How does The Personal Data Protection Bill, 2019 impact the Healthcare Sector?
Issue 4 | July 11, 2020
After an entire year of soliciting suggestions and comments on the Draft Bill of 2018 proposed by the B. N. Srikrishna Committee, a revised Bill (“PDPB”) was cleared in December 2019. Albeit, the Bill retains the broad contours proposed in the Draft, a closer scrutiny yields presence of loopholes. In June 2019, while participating in a discussion around the PDPB vis-à-vis the healthcare sector, President of the Telemedicine Society of India, Dr. Sunil Shroff remarked, “This Bill in a generic format is good. When you go down into the sensitive areas there is a lack of clarity”.
One primary concern revolved around having a Healthcare specific legislation in place is because of lack of homogeneity across the sector. Healthcare services are not only provided by large hospitals but also small private clinics and laboratories which cater to a big chunk of the Indian population. This scope has further been diversified with online portals such as ‘1mg’. S. 28 casts an onus on data fiduciaries, however, the state of affairs at numerous small clinics would render the enforcement of the provision difficult.
Second, the definition of “health data” u/S. 3(21) ought to be more coherent in terms of specifying the categories of health services to which the definition applies.

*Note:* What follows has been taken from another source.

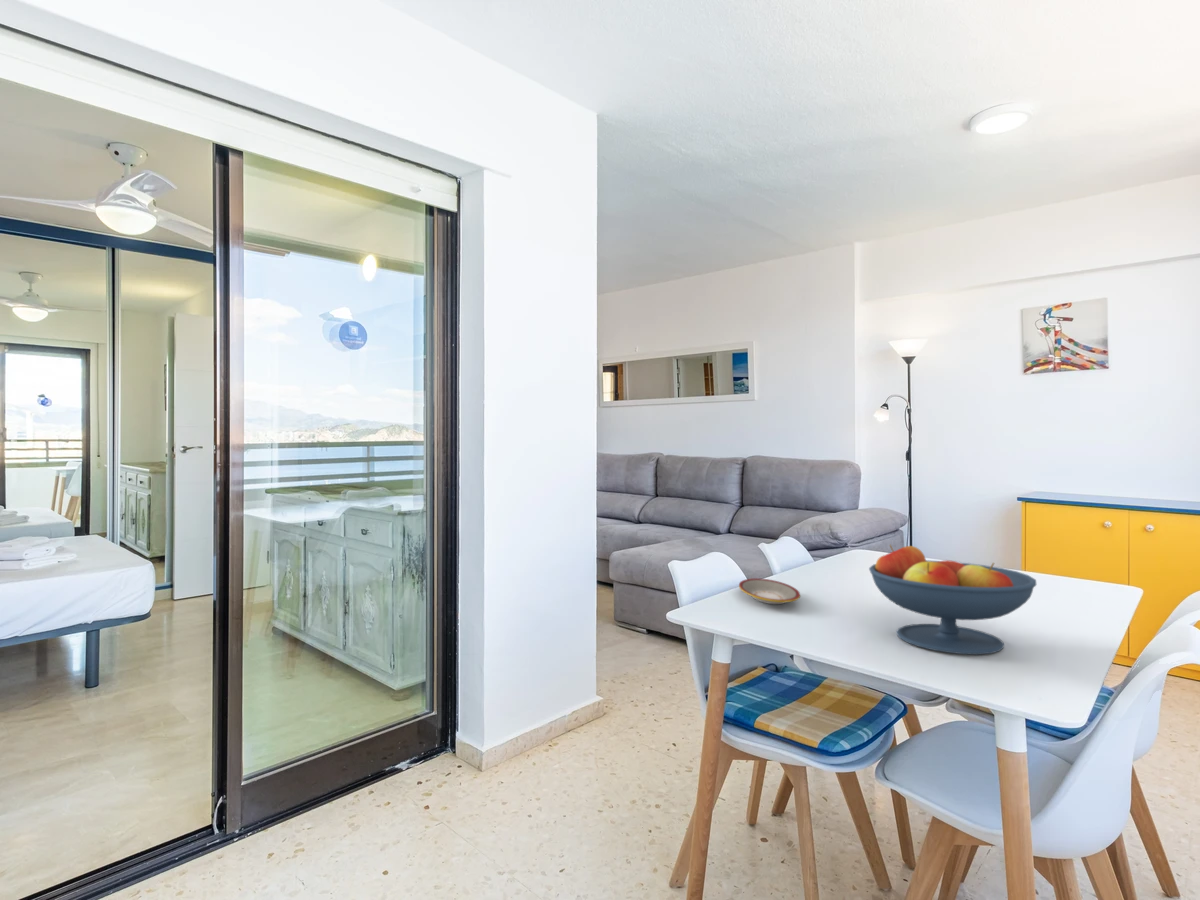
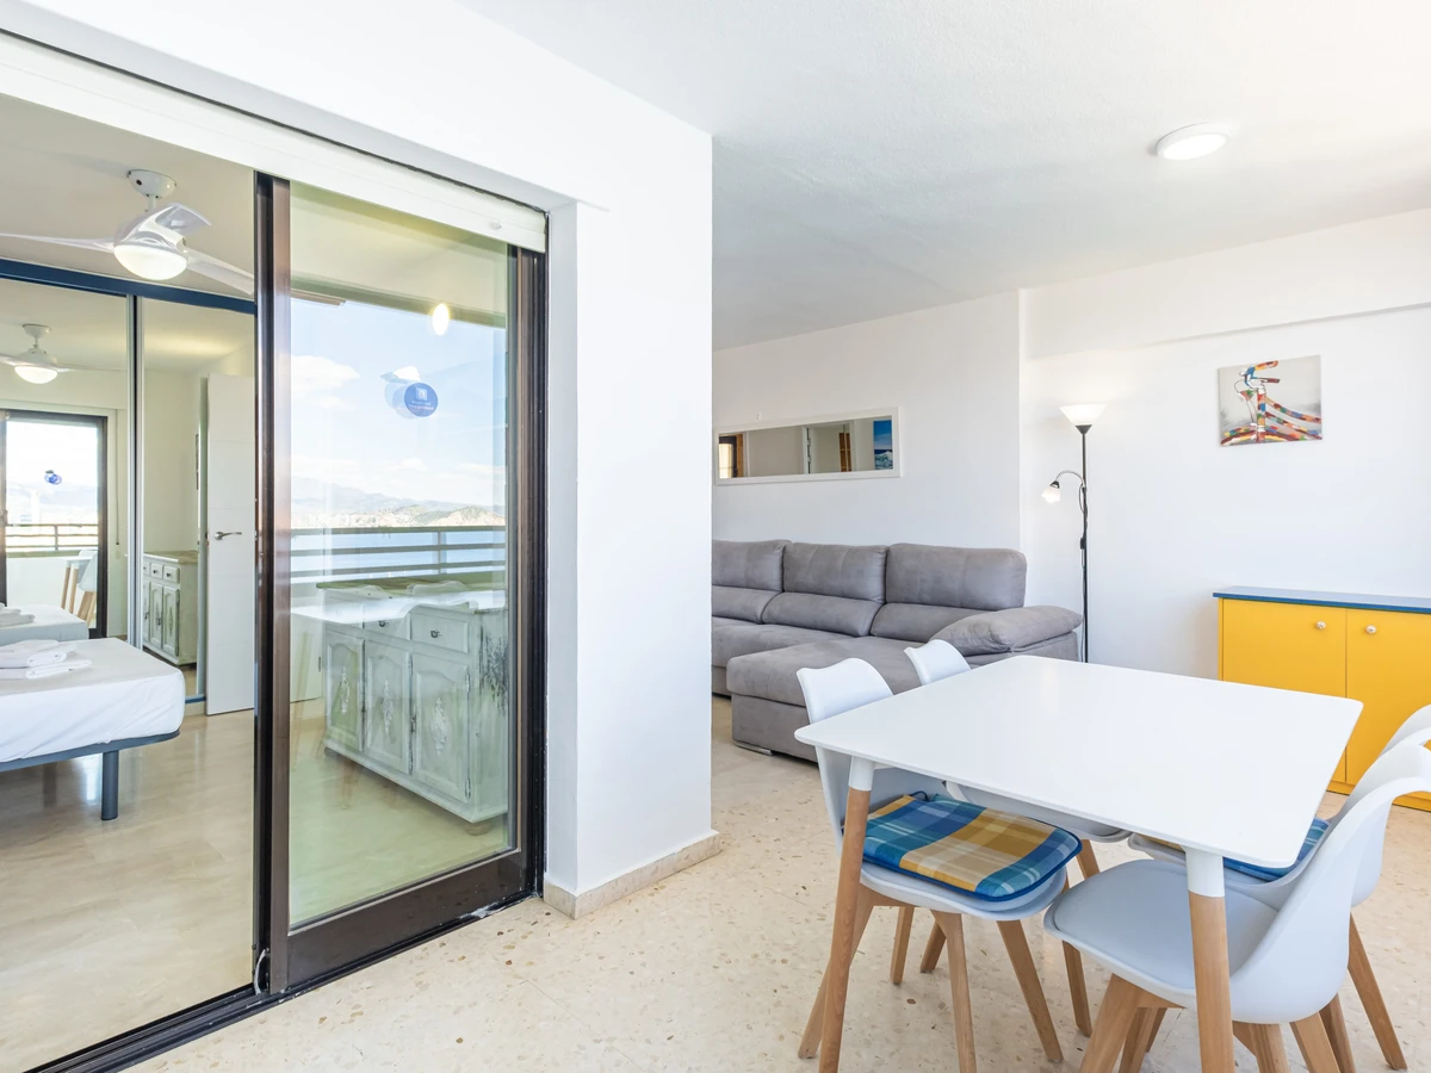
- fruit bowl [868,544,1037,655]
- plate [738,577,801,605]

Third, a lot of importance has been accorded to “consent” of the data principal (to whom the personal data actually belongs), but a few issues need to be addressed. PDPB lacks provisions dealing with the consent of terminally ills patients or those patients who are not rightly suited to give informed consent. The cue should be taken from the Mental Health Care Act, 2017 as regards appointment of a ‘nominated representative’ for all intents and purposes. Further, since health data falls within the ambit of ‘sensitive personal data’, additional measures are to be taken to obtain explicit consent. Personal Data can be processed without obtaining consent in case of a medical emergency or functions of the State when it relates to providing services to the data principal, employment matters, amongst others. It is pertinent to note at this juncture that the ambit of ‘medical emergency’ has not been defined. Moreover, S. 34 allows the transfer of critical personal data outside India, in cases of health or emergency services. Considering that medical emergency may include instances of patients incapable of consenting, a more cautious framework is required as regards consent because it can spark privacy-related concerns. As cautioned by the Kerala High Court in April 2020, while disposing of a bunch of Writ Petitions concerning sharing of confidential data of people in order to efficiently track Covid-19 with Sprinklr, a New York-based company dealing in analytics, ensure that a situation of ‘data epidemic’ does not arise after controlling Covid-19. An injunction was granted prohibiting Sprinklr from breaching confidentiality clauses, sharing collated data, and even advertising that it was in possession of such data.
Moving further, the principal has the rights of data portability once the processing is over, in a structured manner (S. 19). In order to give effect to this provision, it is important to mandate a uniform storage standard and make available necessary software infrastructure for the same. The next issue pertains to the Data Protection Authority of India. It should include a cell which caters to grievances concerning misuse of health data as it is extremely sensitive in nature, e.g, HIV records. The last issue concerns multiple exemptions granted to the government and its agencies for collating and processing personal data for quite a few purposes. All these issues require serious considerations, for the data principal and the healthcare sector in general to ensure maximum enforcement of data protection provisions.